Abstract:The generalization error bound of support vector machine (SVM) depends on the ratio of radius and margin, while standard SVM only considers the maximization of the margin but ignores the minimization of the radius. Several approaches have been proposed to integrate radius and margin for joint learning of feature transformation and SVM classifier. However, most of them either require the form of the transformation matrix to be diagonal, or are non-convex and computationally expensive.
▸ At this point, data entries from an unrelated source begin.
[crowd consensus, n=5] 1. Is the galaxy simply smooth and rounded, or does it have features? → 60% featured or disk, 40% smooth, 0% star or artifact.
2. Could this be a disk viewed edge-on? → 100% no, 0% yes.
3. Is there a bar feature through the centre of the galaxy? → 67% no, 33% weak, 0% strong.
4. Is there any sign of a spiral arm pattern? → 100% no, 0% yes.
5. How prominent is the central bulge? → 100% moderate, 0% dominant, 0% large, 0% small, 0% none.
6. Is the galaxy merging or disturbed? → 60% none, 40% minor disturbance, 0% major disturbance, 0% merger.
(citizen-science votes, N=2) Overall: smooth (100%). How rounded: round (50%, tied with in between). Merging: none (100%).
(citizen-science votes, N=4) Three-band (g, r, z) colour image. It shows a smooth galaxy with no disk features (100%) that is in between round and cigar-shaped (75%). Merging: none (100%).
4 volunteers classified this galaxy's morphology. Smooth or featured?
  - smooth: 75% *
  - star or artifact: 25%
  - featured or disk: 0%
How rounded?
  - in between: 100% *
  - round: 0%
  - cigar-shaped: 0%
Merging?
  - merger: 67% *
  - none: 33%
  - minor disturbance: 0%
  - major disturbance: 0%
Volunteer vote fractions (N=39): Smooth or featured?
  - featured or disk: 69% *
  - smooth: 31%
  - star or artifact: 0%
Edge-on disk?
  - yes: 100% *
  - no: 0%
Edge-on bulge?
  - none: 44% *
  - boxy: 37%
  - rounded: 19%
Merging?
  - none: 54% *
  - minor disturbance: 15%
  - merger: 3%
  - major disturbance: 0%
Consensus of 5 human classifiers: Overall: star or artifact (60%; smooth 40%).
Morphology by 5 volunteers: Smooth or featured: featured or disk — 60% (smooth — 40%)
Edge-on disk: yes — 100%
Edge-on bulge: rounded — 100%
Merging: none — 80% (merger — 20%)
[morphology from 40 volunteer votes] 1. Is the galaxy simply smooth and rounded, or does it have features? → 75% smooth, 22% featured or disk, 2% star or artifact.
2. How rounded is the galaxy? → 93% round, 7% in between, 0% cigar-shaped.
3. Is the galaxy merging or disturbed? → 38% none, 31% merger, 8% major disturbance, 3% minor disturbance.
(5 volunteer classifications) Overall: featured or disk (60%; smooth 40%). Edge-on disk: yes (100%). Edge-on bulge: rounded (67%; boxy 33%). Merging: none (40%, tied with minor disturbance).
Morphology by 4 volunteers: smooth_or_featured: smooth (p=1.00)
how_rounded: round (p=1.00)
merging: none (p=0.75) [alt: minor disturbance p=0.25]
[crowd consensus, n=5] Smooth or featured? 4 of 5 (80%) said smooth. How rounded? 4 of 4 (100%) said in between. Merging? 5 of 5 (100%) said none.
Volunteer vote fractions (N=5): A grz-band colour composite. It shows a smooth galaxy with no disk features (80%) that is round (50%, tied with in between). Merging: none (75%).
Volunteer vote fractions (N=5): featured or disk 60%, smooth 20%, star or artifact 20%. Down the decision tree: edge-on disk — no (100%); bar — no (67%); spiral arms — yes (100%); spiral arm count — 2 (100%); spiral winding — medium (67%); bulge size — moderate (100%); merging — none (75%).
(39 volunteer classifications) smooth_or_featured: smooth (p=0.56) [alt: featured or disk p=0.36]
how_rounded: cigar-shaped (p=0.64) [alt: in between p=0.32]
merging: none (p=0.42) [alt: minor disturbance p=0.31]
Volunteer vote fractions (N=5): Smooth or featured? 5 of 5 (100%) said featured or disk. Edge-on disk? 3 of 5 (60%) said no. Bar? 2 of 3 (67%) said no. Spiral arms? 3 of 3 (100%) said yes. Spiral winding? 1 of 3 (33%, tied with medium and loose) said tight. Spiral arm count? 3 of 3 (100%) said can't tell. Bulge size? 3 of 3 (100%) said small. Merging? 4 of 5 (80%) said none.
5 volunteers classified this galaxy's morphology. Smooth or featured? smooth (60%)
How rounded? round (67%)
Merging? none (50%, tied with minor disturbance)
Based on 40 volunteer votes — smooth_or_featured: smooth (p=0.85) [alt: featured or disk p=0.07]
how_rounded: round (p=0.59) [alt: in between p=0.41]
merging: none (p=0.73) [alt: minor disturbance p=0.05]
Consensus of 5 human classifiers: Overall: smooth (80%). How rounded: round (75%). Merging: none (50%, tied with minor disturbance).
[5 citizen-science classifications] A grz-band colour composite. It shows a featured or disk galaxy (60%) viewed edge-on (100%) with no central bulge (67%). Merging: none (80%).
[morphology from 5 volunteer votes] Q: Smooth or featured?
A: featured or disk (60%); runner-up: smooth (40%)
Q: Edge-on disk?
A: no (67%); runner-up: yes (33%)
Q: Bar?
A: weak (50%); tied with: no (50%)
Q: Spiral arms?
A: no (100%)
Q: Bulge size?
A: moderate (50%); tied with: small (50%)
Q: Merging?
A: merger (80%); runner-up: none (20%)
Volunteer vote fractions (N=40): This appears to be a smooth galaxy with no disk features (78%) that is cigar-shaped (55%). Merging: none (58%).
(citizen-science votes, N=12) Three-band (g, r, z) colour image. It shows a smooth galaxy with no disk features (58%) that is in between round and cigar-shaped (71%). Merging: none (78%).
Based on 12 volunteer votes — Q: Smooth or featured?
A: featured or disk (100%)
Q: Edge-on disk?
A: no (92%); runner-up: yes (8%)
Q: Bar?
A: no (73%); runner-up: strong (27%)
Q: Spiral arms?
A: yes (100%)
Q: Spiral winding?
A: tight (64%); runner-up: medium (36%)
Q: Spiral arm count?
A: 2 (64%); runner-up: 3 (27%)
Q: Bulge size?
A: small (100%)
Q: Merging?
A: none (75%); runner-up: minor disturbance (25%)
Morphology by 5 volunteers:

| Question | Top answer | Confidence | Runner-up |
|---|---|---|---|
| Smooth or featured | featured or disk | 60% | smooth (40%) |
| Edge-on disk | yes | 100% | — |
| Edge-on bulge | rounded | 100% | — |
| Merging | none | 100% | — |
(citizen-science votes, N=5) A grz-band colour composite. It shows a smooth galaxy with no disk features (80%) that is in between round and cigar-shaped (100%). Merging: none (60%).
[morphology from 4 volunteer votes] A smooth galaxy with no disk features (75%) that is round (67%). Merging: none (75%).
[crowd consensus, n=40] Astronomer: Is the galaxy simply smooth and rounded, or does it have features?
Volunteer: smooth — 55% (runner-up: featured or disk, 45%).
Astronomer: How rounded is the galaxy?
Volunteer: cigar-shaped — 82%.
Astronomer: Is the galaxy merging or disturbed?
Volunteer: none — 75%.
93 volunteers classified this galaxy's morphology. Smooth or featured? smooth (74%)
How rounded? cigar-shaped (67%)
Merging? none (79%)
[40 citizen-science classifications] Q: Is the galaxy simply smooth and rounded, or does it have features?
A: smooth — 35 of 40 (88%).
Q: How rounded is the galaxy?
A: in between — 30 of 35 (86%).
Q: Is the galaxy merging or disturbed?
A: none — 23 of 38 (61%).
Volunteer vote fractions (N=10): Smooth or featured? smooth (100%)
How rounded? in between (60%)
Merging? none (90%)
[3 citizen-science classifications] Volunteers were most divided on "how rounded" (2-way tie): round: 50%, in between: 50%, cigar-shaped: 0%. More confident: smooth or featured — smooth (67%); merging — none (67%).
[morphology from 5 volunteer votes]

In this paper, we suggest a novel approximation for the radius of minimum enclosing ball (MEB) in feature space, and then propose a convex radius-margin based SVM model for joint learning of feature transformation and SVM classifier, i.e., F-SVM. An alternating minimization method is adopted to solve the F-SVM model, where the feature transformation is updatedvia gradient descent and the classifier is updated by employing the existing SVM solver. By incorporating with kernel principal component analysis, F-SVM is further extended for joint learning of nonlinear transformation and classifier. Experimental results on the UCI machine learning datasets and the LFW face datasets show that F-SVM outperforms the standard SVM and the existing radius-margin based SVMs, e.g., RMM, R-SVM+ and R-SVM+{\mu}.